#### LISTA DE TAREAS:
1 > Según el texto sobre Bonilla de la Sierra, ¿en qué año recibió el pueblo la denominación de Conjunto Histórico-Artístico?
2 > Continúa, por favor, el texto sobre Bonilla de la Sierra a partir de su última frase.

==== FRAGMENTO DEL DOCUMENTO ====

Bonilla de la Sierra, encanto medieval en la provincia de Ávila

Bonilla de la Sierra, encanto medieval en la provincia de Ávila

Considerado como uno de los pueblos más bonitos de Castilla y León encaja a la perfección en el bello entorno que ofrece el Valle de Corneja

ÁLVARO ROMERO

El pueblecito de Bonilla de la Sierra, situado en el oeste de la provincia de Ávila, concretamente en el precioso Valle de Corneja, engloba todas las virtudes de la comarca. Un entorno lleno de magia y un entramado urbano digno de ser visitado que le consolida como un destino perfecto para realizar una escapada.

Se encuentra a menos de 60 kilómetros de Ávila capital, en la comarca de Piedrahita, muy cerca de la bonita Sierra de Gredos, siempre presente en el horizonte. Su belleza no pasa desapercibida y en el año 1983 fue denominado como Conjunto Histórico- Artístico, protección que valora la singular arquitectura y la buena conservación de la misma.

Hecho de piedra

Bonilla de la Sierra es un municipio levantado en piedra. El trazado urbano, más organizado de lo habitual para un lugar con tanta solera, esconde pequeños rincones inesperados, todos ellos de una factura realmente hermosa.

La calle Circunvalación rodea la villa dejando en su camino varios accesos al centro de la misma, repartidos entre sus cuatro orientaciones, algunos de ellos en forma de arcos de piedra. Siglos atrás estuvo rodeada de murallas, de hecho aún se conservan restos de esas fortalezas militares y defensivas que repelían el ataque de pueblos enemigos.

==== REGISTROS ====

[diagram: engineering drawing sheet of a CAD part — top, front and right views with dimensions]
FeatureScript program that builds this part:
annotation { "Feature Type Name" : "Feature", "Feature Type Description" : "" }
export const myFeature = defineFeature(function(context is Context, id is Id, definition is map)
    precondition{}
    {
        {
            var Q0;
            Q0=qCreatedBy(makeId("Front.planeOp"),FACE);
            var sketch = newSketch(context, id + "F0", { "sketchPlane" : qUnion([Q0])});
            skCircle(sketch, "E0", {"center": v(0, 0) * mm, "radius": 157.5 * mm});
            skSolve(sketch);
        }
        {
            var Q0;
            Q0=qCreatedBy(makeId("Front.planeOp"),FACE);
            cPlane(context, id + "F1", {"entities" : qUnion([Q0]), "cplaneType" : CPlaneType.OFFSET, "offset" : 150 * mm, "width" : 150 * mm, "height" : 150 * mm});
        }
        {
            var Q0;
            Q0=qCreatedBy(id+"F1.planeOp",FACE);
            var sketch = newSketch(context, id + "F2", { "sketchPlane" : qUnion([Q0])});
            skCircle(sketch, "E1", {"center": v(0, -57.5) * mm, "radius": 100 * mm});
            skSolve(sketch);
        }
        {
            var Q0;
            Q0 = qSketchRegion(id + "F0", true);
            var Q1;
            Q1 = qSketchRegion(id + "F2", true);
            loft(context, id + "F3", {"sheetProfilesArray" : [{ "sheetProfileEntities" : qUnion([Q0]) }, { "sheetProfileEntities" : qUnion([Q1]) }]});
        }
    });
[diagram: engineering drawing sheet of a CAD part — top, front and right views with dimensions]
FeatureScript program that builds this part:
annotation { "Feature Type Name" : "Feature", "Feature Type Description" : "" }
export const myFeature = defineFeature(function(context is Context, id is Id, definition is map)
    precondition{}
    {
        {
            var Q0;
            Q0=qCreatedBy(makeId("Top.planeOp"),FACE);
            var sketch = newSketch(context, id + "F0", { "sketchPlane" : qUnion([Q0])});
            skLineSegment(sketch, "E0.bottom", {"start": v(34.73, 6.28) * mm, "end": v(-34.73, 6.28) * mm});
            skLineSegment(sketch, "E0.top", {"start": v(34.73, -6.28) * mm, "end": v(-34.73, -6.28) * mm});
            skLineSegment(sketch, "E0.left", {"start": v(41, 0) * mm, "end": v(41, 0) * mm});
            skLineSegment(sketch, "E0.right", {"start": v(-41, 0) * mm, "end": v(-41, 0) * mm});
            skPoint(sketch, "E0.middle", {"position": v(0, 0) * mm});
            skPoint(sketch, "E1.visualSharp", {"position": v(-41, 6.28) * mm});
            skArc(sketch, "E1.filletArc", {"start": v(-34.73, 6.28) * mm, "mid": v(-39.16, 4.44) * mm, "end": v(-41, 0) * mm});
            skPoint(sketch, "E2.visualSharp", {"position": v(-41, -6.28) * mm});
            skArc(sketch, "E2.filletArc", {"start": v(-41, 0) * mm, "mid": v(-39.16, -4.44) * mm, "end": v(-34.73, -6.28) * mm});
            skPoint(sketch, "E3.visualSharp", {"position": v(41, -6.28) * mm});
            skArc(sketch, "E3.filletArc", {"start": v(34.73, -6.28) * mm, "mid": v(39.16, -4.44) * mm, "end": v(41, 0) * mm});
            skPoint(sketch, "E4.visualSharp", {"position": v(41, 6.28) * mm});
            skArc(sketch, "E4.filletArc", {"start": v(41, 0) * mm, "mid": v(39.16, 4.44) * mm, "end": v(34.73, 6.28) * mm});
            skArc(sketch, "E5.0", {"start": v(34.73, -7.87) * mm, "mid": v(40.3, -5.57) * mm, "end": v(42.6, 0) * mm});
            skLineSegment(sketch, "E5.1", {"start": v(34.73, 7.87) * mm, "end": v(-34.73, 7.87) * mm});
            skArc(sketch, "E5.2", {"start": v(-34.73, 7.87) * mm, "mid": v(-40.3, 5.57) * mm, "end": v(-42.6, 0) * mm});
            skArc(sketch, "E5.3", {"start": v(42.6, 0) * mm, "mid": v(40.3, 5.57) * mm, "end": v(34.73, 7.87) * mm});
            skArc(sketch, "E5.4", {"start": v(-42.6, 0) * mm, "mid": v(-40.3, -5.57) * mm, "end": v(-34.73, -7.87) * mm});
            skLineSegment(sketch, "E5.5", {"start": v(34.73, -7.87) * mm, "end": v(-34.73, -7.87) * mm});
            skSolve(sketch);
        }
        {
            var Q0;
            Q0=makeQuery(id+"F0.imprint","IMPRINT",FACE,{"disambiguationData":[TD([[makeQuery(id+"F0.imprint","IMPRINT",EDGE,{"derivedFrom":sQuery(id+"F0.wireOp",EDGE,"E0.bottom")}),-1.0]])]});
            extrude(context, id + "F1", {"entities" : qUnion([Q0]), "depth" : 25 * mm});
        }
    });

====

#### RESPUESTAS POR TAREA:
1 > En 1983.

2 >
El municipio arrastra una importante carga histórica que se puede contemplar recorriendo a pie sus callejuelas, un paseo que hace al visitante retroceder en el tiempo. El castillo de Bonilla contribuye de manera determinante a consolidar ese aspecto medieval tan característico que allí se respira. Pese a no encontrarse en óptimas condiciones se le considera como uno de los símbolos más destacados de la villa. Comenzó a construirse en el siglo XII y años más tarde sufrió varias reformas. Sus dependencias, que fueron utilizadas como residencia por el Obispado de Ávila, se organizan en torno al patio central.

Una obra maestra

La Plaza Mayor del pueblo y sus pórticos se afianzan como el centro neurálgico de la localidad, un enclave que muestra en plenitud la arquitectura castellana más pura. Columnas de piedra sujetan casas con entramados de madera dejando paso a preciosos corredores embellecidos por techos del mismo material.

Presidiendo el espacio se alza imponente la Colegiata de San Martín de Tours, uno de los edificios más importantes de la provincia abulense, calificada como una auténtica obra maestra. De estilo gótico fue construida en el siglo XV y declarada en 1931 como Bien de Interés Cultural. En el exterior un par de cruces decoran el espacio donde también asoma una pequeña funde de cuatro caños, frente a ella se encuentra el edificio del Ayuntamiento.

Recorriendo el municipio no hay que olvidar acercarse hasta el pozo de Santa Bárbara. Fechado en el siglo XII, fue construido para abastecer de agua a todo el pueblo y se afianza como uno de los atractivos turísticos más destacados de la villa, sobre todo por su peculiar estética. Una escalinata de piedra permite bajar hasta el nivel del agua y contemplar en primera persona este curioso rincón.

Entorno natural

El Valle de Corneja arropa la localidad generando un entorno único, de los más bellos de la provincia de Ávila. El verdadero protagonista allí es el río Corneja, cauce que da nombre al valle haciéndose hueco entre fértiles vegas, frondosos rebollares y los característicos molinos que decoran la comarca desde hace décadas.

Recorriendo la región es posible encontrar pueblecitos repletos de encanto y arquitectura histórica, tanto civil como religiosa. Algunos de los ejemplos más importantes son: la Iglesia de Nuestra Señora de la Asunción en Piedrahita , la Iglesia de Santiago del Collado, las casas blasonadas, la Iglesia y la Ermita de La Horcajada, la Iglesia de La Aldehuela y la Iglesia de Aldeanueva de Santa Cruz, entre otros muchos.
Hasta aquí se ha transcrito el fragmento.